La forza di una tempesta dipende in larga misura dalle condizioni atmosferiche al di sopra e dal calore degli oceani al di sotto. L'aria secca, ad esempio, può indebolire una tempesta. Un oceano estremamente caldo può aggiungere più energia a una tempesta, aumentando la velocità del vento e le precipitazioni. Se l'acqua calda è necessaria per gli uragani, le ondate di calore marino - periodi di temperature oceaniche anormalmente elevate - aggiungono ulteriore potenza.
“Le ondate di calore marine sono come i mostri del futuro” ha spiegato Soheil Radfar, ricercatore dell'Università dell'Alabama in un’intervista al The Washington Post. Radfar e il suo team lavorano da anni su questo tipo di fenomeni e hanno recentemente scoperto che le tempeste tra il 1950 e il 2022 avevano maggiori probabilità di intensificarsi rapidamente durante un'ondata di calore marino rispetto ai periodi senza ondate, se anche le condizioni atmosferiche erano favorevoli: “Il fattore più importante è l'elevata temperatura superficiale del mare” ha spiegato Radfar.

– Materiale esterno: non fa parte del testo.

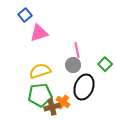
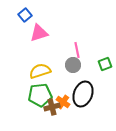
green square: rotated 24 degrees clockwise
black ellipse: moved 1 px left, 7 px down
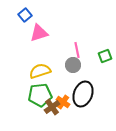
green square: moved 8 px up
brown cross: rotated 21 degrees counterclockwise
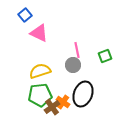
pink triangle: rotated 42 degrees clockwise
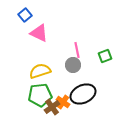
black ellipse: rotated 45 degrees clockwise
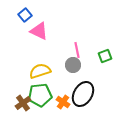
pink triangle: moved 2 px up
black ellipse: rotated 35 degrees counterclockwise
brown cross: moved 29 px left, 4 px up
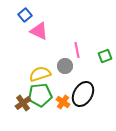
gray circle: moved 8 px left, 1 px down
yellow semicircle: moved 3 px down
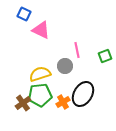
blue square: moved 1 px left, 1 px up; rotated 24 degrees counterclockwise
pink triangle: moved 2 px right, 1 px up
orange cross: rotated 24 degrees clockwise
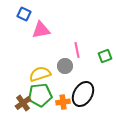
pink triangle: rotated 36 degrees counterclockwise
orange cross: rotated 24 degrees clockwise
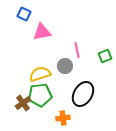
pink triangle: moved 1 px right, 2 px down
orange cross: moved 16 px down
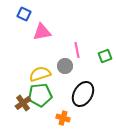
orange cross: rotated 24 degrees clockwise
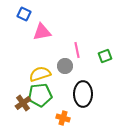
black ellipse: rotated 30 degrees counterclockwise
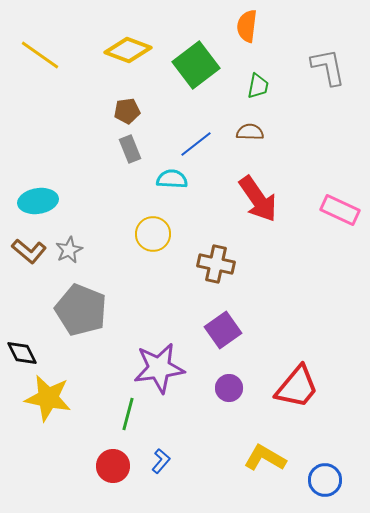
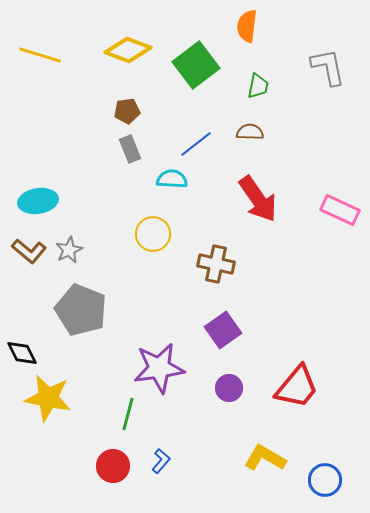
yellow line: rotated 18 degrees counterclockwise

Il punto fondamentale è che il calore degli oceani è aumentato a livelli record negli ultimi decenni a causa dei cambiamenti climatici provocati dall'uomo, e il motivo è semplice: gli oceani, che coprono più del 70% della superficie terrestre, assorbono la maggior parte del calore in eccesso. E le ondate di calore marine, secondo le analisi di Climate Central, sono da 400 a 800 volte più probabili in un contesto di cambiamento climatico.
Radfar ha stimato che Helene, grazie all’ondata di calore marino in corso, aveva l'80% di probabilità di subire una rapida intensificazione, e per Milton questo processo è stato ancora più evidente. Secondo i ricercatori infatti questo aveva il 150% di probabilità in più di intensificarsi rapidamente durante un'ondata di calore.

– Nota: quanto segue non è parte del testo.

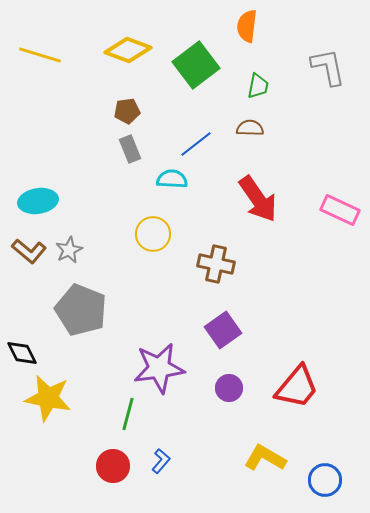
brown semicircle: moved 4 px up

Pioggia torrenziale (anche) di disinformazione
Questa settimana Milton ha letteralmente lasciato gli scienziati a bocca aperta: il meteorologo John Morales ha iniziato a soffocare durante la trasmissione parlando della rapida evoluzione del fenomeno, la scienziata Jennifer Francis ha definito “folle” l'improvviso calo di pressione della tempesta e il meteorologo Eric Webb ha detto che il tasso di intensificazione è “a dir poco leggendario”, per citarne alcuni.

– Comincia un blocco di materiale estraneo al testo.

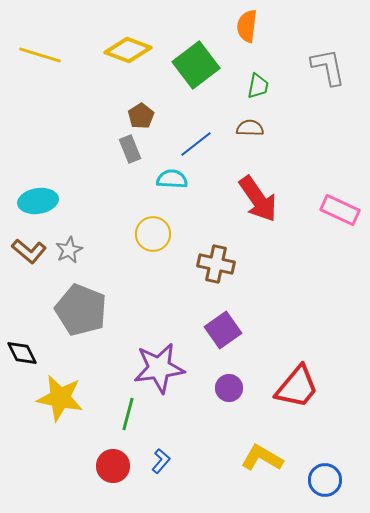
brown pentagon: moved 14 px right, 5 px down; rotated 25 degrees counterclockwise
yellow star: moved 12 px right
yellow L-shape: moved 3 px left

Allo stesso tempo, professionisti del settore negli Stati Uniti (e non solo) hanno lanciato messaggi di denuncia circa la disinformazione sistematica su queste tematiche che caratterizza e ha caratterizzato la comunicazione circa il cambiamento climatico e i suoi effetti.
Ricercatori di tutto il globo hanno passato decenni ad avvertire che il surriscaldamento globale avrebbe portato a un aumento di eventi meteorologici estremi come Milton, ma la diffusione di queste informazioni è stata complessa e poco efficace in un ambiente mediatico frammentato e caratterizzato da aggressive ondate di disinformazione.
“Questa è di gran lunga la peggiore disinformazione (per un evento meteorologico) che abbia mai visto nella mia carriera”, ha dichiarato Katie Nickolaou, meteorologa televisiva di lunga esperienza per Cbs, commentando come i social media siano diventati un ambiente ostile per gli scienziati.
Morales, fondatore di ClimaData, ha detto che è difficile mettere in guardia le persone da eventi meteorologici estremi quando queste credono così profondamente nelle loro esperienze di vita: “C'è un peso immenso nel pensare: “Beh, vivo qui da 30 anni e non è mai successo niente del genere”. È nella natura umana pensare così, ma questa mentalità è costata molte vite nel corso degli anni”.